Die leuchtend roten Blüten des Zylinderputzers sind von Mai bis Juni und von August bis September ein echter Blickfang. Zerreibt man die ledrigen immergrünen Blätter zwischen den Fingern, verströmen sie einen zitronenähnlichen Duft. Manchmal werden sie auch als Flaschenputzer oder Schönfaden bezeichnet. Die Zylinderputzer-Arten stammen aus Australien, besonders aus dem Osten und Südosten Australiens, wo sie von den Tropen bis in die gemäßigten Breiten vorkommen. Zwei Arten stammen aus dem Südwesten Australiens und vier aus Neukaledonien.
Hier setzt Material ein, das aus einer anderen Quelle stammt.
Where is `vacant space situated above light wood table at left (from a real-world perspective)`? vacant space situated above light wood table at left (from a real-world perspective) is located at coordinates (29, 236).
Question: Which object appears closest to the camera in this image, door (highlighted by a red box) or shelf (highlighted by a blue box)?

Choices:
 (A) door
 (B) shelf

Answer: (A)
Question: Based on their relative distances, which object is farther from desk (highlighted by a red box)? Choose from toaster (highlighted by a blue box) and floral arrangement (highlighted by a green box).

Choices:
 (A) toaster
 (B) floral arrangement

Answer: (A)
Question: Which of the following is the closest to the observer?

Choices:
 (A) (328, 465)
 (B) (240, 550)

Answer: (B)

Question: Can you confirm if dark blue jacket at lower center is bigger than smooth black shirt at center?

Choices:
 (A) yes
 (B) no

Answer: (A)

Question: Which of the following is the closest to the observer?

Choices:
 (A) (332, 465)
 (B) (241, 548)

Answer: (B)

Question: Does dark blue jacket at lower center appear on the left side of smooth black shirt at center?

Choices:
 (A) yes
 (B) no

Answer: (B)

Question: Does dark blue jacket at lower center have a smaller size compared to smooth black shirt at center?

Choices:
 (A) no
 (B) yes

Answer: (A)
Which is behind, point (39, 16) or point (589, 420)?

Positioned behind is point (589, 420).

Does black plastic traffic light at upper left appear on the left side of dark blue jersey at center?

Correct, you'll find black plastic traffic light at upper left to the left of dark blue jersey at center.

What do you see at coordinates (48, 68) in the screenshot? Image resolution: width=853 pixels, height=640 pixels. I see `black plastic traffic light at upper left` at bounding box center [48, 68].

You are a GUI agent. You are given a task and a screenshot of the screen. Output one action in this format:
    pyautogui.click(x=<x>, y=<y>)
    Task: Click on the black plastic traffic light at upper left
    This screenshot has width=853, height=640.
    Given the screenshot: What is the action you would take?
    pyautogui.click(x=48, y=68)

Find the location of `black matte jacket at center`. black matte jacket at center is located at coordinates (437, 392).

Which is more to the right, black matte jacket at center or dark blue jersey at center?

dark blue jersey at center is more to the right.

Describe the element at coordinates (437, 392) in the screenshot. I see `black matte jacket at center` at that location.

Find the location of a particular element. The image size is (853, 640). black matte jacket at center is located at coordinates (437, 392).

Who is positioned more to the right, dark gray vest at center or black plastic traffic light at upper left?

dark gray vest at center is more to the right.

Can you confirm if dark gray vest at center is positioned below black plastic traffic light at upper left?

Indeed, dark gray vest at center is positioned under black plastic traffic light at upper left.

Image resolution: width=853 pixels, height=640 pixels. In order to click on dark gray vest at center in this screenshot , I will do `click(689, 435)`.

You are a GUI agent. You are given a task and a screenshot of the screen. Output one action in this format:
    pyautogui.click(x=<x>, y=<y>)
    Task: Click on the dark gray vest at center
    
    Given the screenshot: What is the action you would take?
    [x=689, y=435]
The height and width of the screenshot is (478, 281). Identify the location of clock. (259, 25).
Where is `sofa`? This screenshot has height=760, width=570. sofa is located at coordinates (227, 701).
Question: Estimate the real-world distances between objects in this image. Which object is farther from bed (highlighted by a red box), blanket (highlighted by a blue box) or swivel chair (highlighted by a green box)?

Die meisten Arten wachsen an wasserreichen Orten, beispielsweise an Bächen oder an Stellen, die regelmäßig überflutet werden.

 

Standort

 

Die Pflanzen benötigen einen windgeschützten Platz in der vollen Sonne. Vor dem Pflanzen sollten Sie den Topf erst mit einer rund 10 cm hohen Dränageschicht aus Blähton oder Kies, dann mit hochwertiger Kübelpflanzenerde befüllen. Eignet sich für Balkon und Terrasse, kalten und temperierten Wintergarten.

 

Giessen

 

Zylinderputzer benötigen reichlich Wasser. Da sie auf Kalk empfindlich reagieren, sollten Sie mit kalkfreiem Wasser gießen. Der Wurzelballen darf nicht ganz austrocknen oder nass stehen.

 

Schnitt

 

Damit die Pflanzen schön buschig werden, sollten Sie jüngere Exemplare mehrmals im Jahr stutzen. Nach der Herbstblüte werden sie ein letztes Mal in Form gebracht.

 

Dünger

 

Versorgen Sie den Zylinderputzer von März bis September zwei- bis dreimal im Monat mit flüssigem Kübelpflanzendünger.

 

Krankheiten

 

Zylinderputzer sind robust und werden selten von Schädlingen befallen.

 

Hinweise

 

Damit ständig neue Blüten nachwachsen, sollten Sie Verblühtes gleich entfernen.

 

Winter

 

Die Kübelpflanzen werden vor dem ersten Frost in ein helles oder halbschattiges, 5 - 10 °C kühles Winterquartier geräumt. Gießen Sie in der kalten Jahreszeit gerade so viel, dass der Ballen nicht ganz austrocknet. Nach dem letzten Spätfrost im April/Mai dürfen die Pflanzen wieder ins Freie.